Most respondents in the HKLPFA survey said they believed Hong Kong would become an “important place of registration” for international private funds, with 21% saying it would happen in two to three years and 50% estimating it would take three to five years. Just 6% believed it would never happen.
Allen & Overy’s Ford agrees. “In the short-to-medium term, I think the majority of funds will continue to be in Cayman because of the familiarity,” he said. “However, having implemented very competitive frameworks, Hong Kong and Singapore will soon pick up market share.”
The HKLPFA survey showed that 94% of respondents said they had existing funds that were domiciled in the Cayman Islands while only 28% said they had funds domiciled in Hong Kong.
So far, Hong Kong’s attraction seems to be limited to fund managers with a Chinese background.

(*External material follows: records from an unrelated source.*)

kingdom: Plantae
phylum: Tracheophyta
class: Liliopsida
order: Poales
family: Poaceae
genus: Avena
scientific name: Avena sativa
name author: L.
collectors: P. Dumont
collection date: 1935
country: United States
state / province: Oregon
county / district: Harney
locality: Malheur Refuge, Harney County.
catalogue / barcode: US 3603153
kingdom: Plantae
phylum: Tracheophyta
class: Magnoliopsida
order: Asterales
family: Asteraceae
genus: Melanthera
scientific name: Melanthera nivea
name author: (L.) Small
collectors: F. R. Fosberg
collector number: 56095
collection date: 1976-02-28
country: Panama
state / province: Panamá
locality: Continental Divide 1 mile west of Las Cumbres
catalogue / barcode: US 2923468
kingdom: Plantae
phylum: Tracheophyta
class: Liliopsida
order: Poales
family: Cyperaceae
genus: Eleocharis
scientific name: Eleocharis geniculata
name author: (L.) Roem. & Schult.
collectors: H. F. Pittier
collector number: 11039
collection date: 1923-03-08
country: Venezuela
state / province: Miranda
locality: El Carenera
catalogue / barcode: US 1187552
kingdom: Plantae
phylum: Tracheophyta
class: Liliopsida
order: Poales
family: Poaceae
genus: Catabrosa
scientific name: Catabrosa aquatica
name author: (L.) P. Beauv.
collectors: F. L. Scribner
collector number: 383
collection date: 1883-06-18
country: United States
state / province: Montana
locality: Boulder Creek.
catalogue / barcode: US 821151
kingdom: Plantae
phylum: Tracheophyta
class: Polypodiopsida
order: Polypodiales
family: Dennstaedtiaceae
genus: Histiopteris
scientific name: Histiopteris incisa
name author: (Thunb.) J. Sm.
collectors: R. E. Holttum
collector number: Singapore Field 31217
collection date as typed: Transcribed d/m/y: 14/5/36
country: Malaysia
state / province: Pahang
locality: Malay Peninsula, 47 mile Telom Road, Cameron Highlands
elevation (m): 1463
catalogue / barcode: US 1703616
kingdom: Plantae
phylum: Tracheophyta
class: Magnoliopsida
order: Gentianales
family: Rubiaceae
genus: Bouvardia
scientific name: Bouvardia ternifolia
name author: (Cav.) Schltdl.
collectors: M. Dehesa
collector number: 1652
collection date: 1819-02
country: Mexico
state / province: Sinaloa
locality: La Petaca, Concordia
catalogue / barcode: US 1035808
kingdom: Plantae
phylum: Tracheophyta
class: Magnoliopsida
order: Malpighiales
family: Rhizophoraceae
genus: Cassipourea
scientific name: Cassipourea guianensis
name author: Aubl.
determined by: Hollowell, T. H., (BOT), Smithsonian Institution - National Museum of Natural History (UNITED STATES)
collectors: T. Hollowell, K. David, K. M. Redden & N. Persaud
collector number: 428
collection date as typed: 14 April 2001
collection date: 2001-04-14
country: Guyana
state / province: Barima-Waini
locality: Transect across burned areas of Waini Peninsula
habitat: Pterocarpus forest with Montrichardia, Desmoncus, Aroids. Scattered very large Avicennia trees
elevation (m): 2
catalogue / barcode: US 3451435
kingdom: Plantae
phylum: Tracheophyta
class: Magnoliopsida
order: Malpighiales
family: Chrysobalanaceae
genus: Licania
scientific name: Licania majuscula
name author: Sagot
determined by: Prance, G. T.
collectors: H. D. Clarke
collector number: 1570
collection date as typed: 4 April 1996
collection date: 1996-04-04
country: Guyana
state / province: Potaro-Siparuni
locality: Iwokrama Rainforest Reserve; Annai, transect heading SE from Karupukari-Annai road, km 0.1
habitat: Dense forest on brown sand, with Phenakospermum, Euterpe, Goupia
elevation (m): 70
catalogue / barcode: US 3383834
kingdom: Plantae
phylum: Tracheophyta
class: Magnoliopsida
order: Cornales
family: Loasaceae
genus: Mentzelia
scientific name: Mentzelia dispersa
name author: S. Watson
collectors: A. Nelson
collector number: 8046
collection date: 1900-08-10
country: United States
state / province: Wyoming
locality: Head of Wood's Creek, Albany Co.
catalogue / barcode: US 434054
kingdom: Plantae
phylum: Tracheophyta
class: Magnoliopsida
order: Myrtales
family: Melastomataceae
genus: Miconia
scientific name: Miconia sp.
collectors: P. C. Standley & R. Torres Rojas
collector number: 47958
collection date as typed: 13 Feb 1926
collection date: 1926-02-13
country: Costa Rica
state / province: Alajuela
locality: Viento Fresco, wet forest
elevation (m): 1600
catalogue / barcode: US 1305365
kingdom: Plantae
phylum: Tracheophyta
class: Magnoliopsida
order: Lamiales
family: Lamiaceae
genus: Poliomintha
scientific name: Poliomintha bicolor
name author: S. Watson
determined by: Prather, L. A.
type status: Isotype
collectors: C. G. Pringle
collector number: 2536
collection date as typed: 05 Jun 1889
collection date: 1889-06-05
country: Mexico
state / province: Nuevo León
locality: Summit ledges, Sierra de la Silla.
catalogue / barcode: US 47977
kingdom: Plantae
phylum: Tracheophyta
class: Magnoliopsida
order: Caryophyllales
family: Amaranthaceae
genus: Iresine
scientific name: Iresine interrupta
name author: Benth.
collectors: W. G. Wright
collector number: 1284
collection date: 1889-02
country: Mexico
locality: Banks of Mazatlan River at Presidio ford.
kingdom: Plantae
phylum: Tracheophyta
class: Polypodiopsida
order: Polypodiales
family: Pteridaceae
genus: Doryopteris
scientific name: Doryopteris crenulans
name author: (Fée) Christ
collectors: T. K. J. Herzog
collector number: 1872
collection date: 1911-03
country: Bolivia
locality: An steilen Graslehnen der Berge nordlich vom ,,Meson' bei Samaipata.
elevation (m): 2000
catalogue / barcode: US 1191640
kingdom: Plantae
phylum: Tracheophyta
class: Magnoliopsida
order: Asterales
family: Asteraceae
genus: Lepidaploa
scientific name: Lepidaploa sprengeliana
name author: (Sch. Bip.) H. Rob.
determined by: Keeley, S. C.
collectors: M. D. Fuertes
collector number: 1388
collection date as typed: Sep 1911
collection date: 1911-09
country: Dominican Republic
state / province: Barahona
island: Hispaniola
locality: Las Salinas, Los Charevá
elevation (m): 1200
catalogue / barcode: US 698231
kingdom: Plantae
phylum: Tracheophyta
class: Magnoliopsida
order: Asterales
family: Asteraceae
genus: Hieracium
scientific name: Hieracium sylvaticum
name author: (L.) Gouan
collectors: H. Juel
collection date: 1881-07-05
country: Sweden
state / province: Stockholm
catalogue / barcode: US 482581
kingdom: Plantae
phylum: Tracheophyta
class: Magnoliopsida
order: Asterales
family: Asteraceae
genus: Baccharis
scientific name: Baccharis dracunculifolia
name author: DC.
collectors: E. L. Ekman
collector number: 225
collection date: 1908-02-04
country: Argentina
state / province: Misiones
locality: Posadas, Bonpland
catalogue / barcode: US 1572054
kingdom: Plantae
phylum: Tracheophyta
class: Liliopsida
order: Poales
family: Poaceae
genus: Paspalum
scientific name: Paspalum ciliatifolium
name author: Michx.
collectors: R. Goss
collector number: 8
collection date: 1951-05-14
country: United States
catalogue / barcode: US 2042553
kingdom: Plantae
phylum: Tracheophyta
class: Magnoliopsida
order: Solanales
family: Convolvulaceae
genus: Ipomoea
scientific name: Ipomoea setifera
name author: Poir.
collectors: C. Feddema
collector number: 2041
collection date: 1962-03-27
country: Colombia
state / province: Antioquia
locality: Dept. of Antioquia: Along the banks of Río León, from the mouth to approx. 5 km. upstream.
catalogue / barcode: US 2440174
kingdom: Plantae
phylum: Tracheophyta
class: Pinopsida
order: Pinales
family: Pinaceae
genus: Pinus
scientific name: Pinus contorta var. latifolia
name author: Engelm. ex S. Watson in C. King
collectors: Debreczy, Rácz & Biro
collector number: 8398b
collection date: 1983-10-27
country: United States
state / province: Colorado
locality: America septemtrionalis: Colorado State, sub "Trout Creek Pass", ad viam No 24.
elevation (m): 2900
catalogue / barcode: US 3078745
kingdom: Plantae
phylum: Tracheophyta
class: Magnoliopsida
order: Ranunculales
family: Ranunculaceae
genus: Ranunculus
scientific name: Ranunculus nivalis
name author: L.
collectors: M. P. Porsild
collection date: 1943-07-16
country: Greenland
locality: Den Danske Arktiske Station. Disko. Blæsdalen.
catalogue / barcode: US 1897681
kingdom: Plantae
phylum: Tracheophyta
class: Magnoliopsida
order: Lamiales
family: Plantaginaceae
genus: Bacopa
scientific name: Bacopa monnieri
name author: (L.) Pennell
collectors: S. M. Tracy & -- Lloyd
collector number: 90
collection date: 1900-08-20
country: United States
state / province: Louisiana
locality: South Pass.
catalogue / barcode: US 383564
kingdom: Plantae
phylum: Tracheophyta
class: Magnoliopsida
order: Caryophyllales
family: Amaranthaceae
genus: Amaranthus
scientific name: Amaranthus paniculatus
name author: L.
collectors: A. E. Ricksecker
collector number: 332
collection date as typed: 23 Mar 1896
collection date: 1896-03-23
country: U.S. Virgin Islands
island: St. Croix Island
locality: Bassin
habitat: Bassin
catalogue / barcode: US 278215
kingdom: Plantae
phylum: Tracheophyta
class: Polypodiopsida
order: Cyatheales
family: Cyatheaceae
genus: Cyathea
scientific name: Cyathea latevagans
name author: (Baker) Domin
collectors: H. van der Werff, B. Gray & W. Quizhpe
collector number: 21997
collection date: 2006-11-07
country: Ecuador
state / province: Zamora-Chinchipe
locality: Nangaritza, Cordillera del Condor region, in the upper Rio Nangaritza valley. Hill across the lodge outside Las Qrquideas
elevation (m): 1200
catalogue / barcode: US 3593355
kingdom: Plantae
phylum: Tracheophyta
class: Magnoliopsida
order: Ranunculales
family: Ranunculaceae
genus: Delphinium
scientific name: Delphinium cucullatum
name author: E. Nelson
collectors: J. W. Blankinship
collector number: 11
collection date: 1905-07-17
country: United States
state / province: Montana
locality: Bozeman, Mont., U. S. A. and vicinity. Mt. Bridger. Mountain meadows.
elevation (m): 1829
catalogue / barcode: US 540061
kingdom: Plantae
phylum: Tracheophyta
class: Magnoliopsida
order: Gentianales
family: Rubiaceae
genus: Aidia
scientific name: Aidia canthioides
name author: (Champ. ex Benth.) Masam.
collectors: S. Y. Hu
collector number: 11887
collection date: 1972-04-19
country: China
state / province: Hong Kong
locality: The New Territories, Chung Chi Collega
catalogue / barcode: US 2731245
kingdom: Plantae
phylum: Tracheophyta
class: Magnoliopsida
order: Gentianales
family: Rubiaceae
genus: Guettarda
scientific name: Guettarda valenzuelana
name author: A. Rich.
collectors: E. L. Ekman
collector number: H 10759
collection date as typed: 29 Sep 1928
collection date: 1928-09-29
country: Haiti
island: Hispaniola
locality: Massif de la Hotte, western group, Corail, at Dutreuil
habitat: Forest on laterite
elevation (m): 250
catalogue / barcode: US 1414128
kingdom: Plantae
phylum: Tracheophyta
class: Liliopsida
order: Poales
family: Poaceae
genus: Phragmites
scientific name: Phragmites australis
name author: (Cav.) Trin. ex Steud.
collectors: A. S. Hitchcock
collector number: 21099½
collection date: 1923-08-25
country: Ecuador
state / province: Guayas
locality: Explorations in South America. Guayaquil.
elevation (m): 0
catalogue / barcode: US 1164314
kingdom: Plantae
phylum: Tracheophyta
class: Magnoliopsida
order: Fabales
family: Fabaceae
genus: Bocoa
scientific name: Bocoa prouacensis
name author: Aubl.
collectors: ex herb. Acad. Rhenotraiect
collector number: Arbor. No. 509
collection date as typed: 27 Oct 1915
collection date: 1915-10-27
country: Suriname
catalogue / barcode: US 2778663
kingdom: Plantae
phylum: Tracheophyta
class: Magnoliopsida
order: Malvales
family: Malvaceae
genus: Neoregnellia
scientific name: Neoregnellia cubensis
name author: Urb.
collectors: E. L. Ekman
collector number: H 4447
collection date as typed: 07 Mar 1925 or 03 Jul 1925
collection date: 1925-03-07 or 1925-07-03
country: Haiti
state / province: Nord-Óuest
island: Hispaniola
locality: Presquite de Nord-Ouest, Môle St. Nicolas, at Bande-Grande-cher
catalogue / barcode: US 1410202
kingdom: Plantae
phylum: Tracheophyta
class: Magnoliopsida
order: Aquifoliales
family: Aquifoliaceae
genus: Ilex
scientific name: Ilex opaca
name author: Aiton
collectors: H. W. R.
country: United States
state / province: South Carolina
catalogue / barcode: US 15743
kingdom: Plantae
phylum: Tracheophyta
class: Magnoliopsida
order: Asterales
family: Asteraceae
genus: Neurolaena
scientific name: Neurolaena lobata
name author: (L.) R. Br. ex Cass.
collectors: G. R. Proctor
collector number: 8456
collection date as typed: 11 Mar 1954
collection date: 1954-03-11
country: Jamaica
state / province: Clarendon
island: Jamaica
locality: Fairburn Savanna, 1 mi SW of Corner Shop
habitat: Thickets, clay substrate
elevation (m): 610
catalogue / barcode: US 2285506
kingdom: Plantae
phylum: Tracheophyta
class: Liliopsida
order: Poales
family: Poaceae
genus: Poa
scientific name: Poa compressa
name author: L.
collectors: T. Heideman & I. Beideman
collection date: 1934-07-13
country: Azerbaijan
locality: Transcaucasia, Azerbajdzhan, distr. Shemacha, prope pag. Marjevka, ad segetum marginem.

Most newly registered LPFs in the city have Chinese names and are likely to be associated with Chinese money.
Jiang Jingjing, a partner with law firm King & Wood Mallesons in Hong Kong, estimates that 95% of the LPFs set up in Hong Kong are backed by Chinese capital. “The first to use the Hong Kong LPF structure are large state-owned institutions, but now some private institutions have started to take up the structure, and quite a few have European or U.S. investors as limited partners, so it’s possible that European and U.S. investors will gradually accept the LPF structure in Hong Kong,” he said.
It will take time for European and U.S. funds to accept the LPF structure in Hong Kong, said Au King-lun, executive director of the Hong Kong Financial Services Development Council, a government-backed think tank. “They aren’t familiar with the new regime, so they are hesitant to register in Hong Kong,” he said.
Darren Bowdern, head of alternative investments at KPMG China, said his firm is helping international private investment funds to register in Hong Kong, explaining to them the new structure and designing tax arrangements.
There are still challenges to overcome, however. Respondents to the HKLPFA survey had reservations about using the LPF structure, pointing out that as it is relatively new and untested, investors aren’t familiar with it and might be reluctant to use it, which could deter funds from choosing to domicile in Hong Kong. There are also concerns about whether favorable policies such as tax concessions can be effectively implemented and whether the legislation on re-domiciling will allow the process to be conducted smoothly.
Respondents also pointed out that despite all the regulatory changes, private fund managers in Hong Kong are still more tightly regulated than those in Singapore and the Cayman Islands and said the SFC should consider relaxing licensing requirements for PE fund managers.